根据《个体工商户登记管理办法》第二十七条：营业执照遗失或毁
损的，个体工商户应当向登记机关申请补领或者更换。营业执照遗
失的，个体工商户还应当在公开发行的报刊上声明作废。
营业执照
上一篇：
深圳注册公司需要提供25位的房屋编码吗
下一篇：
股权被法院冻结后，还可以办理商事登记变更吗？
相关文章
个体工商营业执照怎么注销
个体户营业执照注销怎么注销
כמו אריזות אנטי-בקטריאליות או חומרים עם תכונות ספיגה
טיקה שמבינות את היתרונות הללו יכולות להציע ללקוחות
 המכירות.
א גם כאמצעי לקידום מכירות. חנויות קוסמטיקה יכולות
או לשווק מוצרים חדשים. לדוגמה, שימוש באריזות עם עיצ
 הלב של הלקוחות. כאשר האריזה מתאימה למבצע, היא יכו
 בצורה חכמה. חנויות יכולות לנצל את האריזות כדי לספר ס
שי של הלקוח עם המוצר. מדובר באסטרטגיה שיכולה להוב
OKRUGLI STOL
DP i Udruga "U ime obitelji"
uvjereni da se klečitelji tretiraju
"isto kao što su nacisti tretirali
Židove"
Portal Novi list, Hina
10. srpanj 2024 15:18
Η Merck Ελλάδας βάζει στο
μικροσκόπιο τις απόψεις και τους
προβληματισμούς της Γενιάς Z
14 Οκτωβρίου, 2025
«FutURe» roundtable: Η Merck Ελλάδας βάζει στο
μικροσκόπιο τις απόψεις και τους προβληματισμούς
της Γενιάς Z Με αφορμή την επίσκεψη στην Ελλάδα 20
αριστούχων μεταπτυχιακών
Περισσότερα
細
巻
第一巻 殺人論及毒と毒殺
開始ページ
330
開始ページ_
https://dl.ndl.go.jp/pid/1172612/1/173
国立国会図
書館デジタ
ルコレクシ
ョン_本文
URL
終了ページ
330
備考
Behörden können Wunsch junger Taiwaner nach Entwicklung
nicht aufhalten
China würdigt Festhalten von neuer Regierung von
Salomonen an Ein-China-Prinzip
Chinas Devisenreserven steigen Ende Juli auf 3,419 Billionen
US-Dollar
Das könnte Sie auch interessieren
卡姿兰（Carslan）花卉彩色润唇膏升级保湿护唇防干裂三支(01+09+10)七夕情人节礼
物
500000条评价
____________
**Exercise requirements:** When a line of the data above holds the string "Merck", count it, and reply with the resulting number only.

**Result of the task:** 2